_WORK INSTRUCTIONS_
Return the exact lines spanning from the line with "Academic coaching programs" through the last line of the entries, boundaries included, and no others.

_MATERIAL SHOWN_

=== Section Start ===

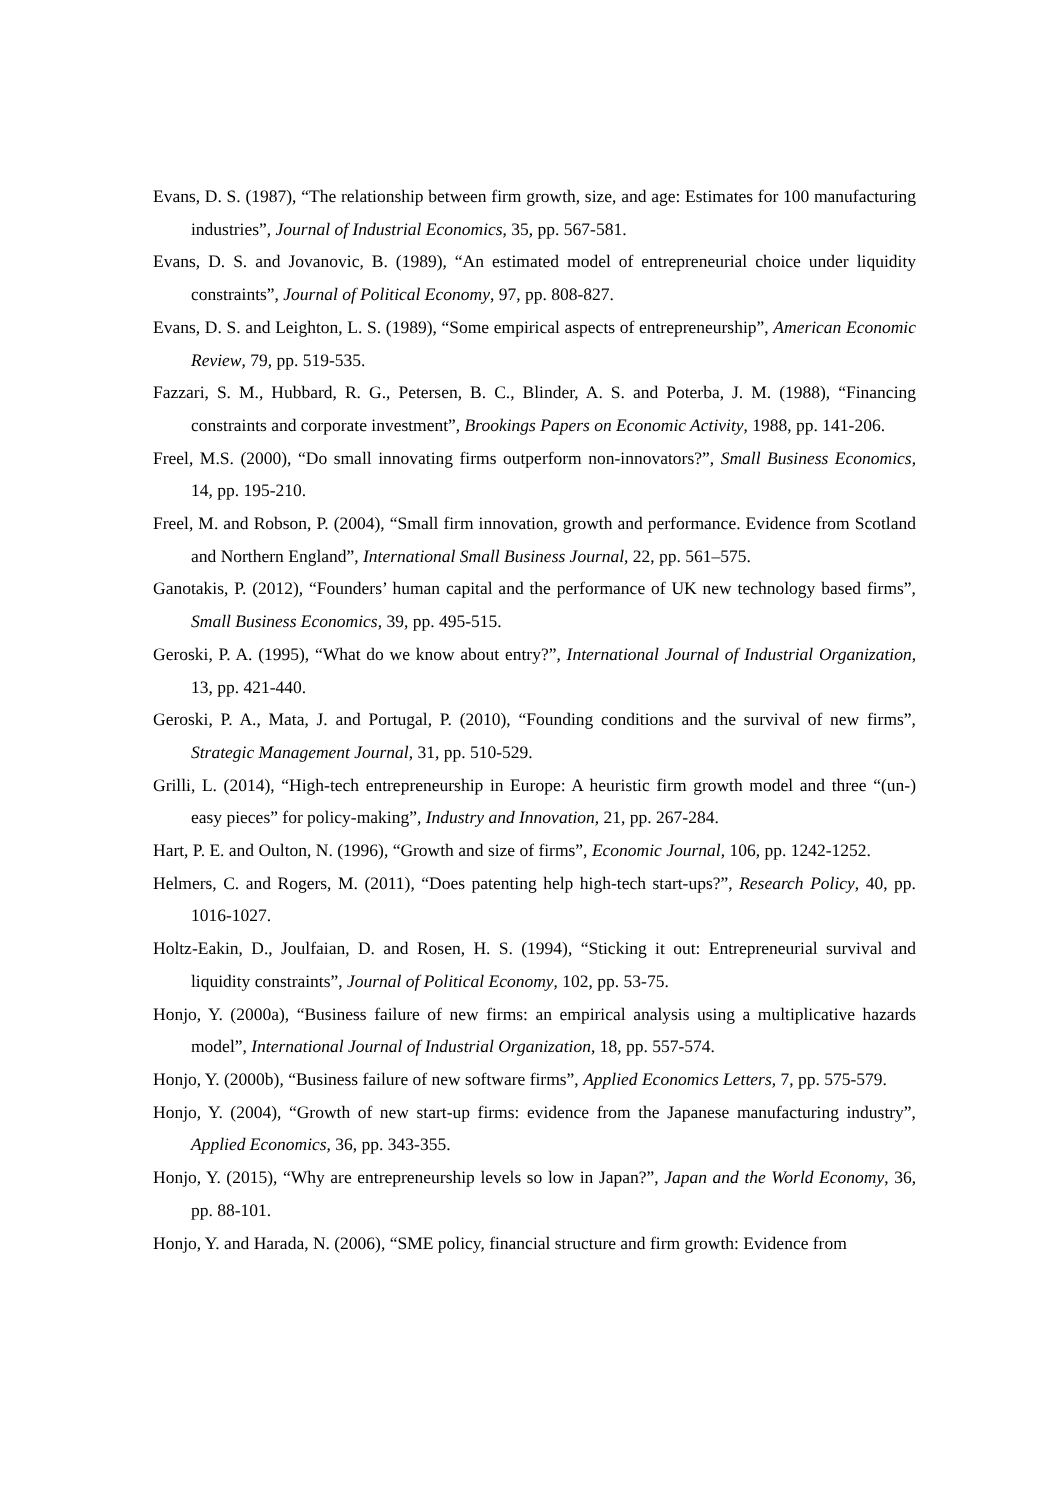Evans, D. S. (1987), “The relationship between firm growth, size, and age: Estimates for 100 manufacturing industries”, Journal of Industrial Economics, 35, pp. 567-581.
Evans, D. S. and Jovanovic, B. (1989), “An estimated model of entrepreneurial choice under liquidity constraints”, Journal of Political Economy, 97, pp. 808-827.
Evans, D. S. and Leighton, L. S. (1989), “Some empirical aspects of entrepreneurship”, American Economic Review, 79, pp. 519-535.
Fazzari, S. M., Hubbard, R. G., Petersen, B. C., Blinder, A. S. and Poterba, J. M. (1988), “Financing constraints and corporate investment”, Brookings Papers on Economic Activity, 1988, pp. 141-206.
Freel, M.S. (2000), “Do small innovating firms outperform non-innovators?”, Small Business Economics, 14, pp. 195-210.
Freel, M. and Robson, P. (2004), “Small firm innovation, growth and performance. Evidence from Scotland and Northern England”, International Small Business Journal, 22, pp. 561–575.
Ganotakis, P. (2012), “Founders’ human capital and the performance of UK new technology based firms”, Small Business Economics, 39, pp. 495-515.
Geroski, P. A. (1995), “What do we know about entry?”, International Journal of Industrial Organization, 13, pp. 421-440.
Geroski, P. A., Mata, J. and Portugal, P. (2010), “Founding conditions and the survival of new firms”, Strategic Management Journal, 31, pp. 510-529.
Grilli, L. (2014), “High-tech entrepreneurship in Europe: A heuristic firm growth model and three “(un-) easy pieces” for policy-making”, Industry and Innovation, 21, pp. 267-284.
Hart, P. E. and Oulton, N. (1996), “Growth and size of firms”, Economic Journal, 106, pp. 1242-1252.
Helmers, C. and Rogers, M. (2011), “Does patenting help high-tech start-ups?”, Research Policy, 40, pp. 1016-1027.
Holtz-Eakin, D., Joulfaian, D. and Rosen, H. S. (1994), “Sticking it out: Entrepreneurial survival and liquidity constraints”, Journal of Political Economy, 102, pp. 53-75.
Honjo, Y. (2000a), “Business failure of new firms: an empirical analysis using a multiplicative hazards model”, International Journal of Industrial Organization, 18, pp. 557-574.
Honjo, Y. (2000b), “Business failure of new software firms”, Applied Economics Letters, 7, pp. 575-579.
Honjo, Y. (2004), “Growth of new start-up firms: evidence from the Japanese manufacturing industry”, Applied Economics, 36, pp. 343-355.
Honjo, Y. (2015), “Why are entrepreneurship levels so low in Japan?”, Japan and the World Economy, 36, pp. 88-101.
Honjo, Y. and Harada, N. (2006), “SME policy, financial structure and firm growth: Evidence from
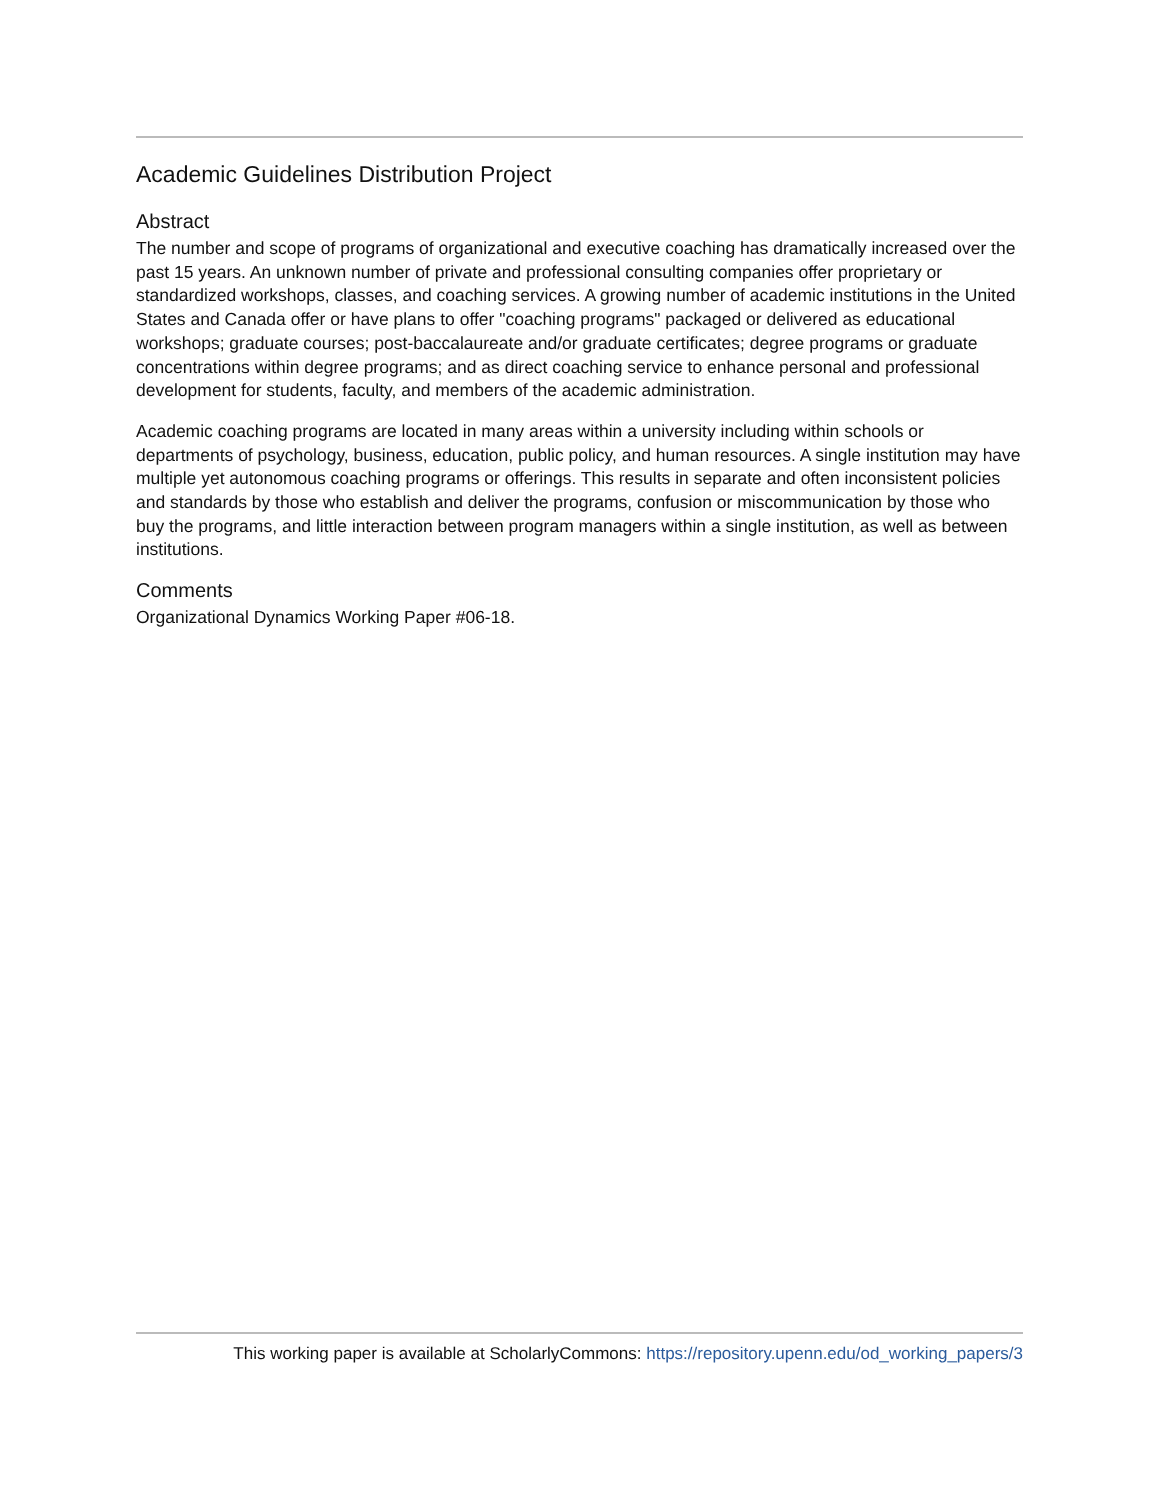Academic Guidelines Distribution Project
Abstract
The number and scope of programs of organizational and executive coaching has dramatically increased over the past 15 years. An unknown number of private and professional consulting companies offer proprietary or standardized workshops, classes, and coaching services. A growing number of academic institutions in the United States and Canada offer or have plans to offer "coaching programs" packaged or delivered as educational workshops; graduate courses; post-baccalaureate and/or graduate certificates; degree programs or graduate concentrations within degree programs; and as direct coaching service to enhance personal and professional development for students, faculty, and members of the academic administration.
Academic coaching programs are located in many areas within a university including within schools or departments of psychology, business, education, public policy, and human resources. A single institution may have multiple yet autonomous coaching programs or offerings. This results in separate and often inconsistent policies and standards by those who establish and deliver the programs, confusion or miscommunication by those who buy the programs, and little interaction between program managers within a single institution, as well as between institutions.
Comments
Organizational Dynamics Working Paper #06-18.
This working paper is available at ScholarlyCommons: https://repository.upenn.edu/od_working_papers/3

=== Section End ===

_EXERCISE RESPONSE_
Academic coaching programs are located in many areas within a university including within schools or departments of psychology, business, education, public policy, and human resources. A single institution may have multiple yet autonomous coaching programs or offerings. This results in separate and often inconsistent policies and standards by those who establish and deliver the programs, confusion or miscommunication by those who buy the programs, and little interaction between program managers within a single institution, as well as between institutions.
Comments
Organizational Dynamics Working Paper #06-18.
This working paper is available at ScholarlyCommons: https://repository.upenn.edu/od_working_papers/3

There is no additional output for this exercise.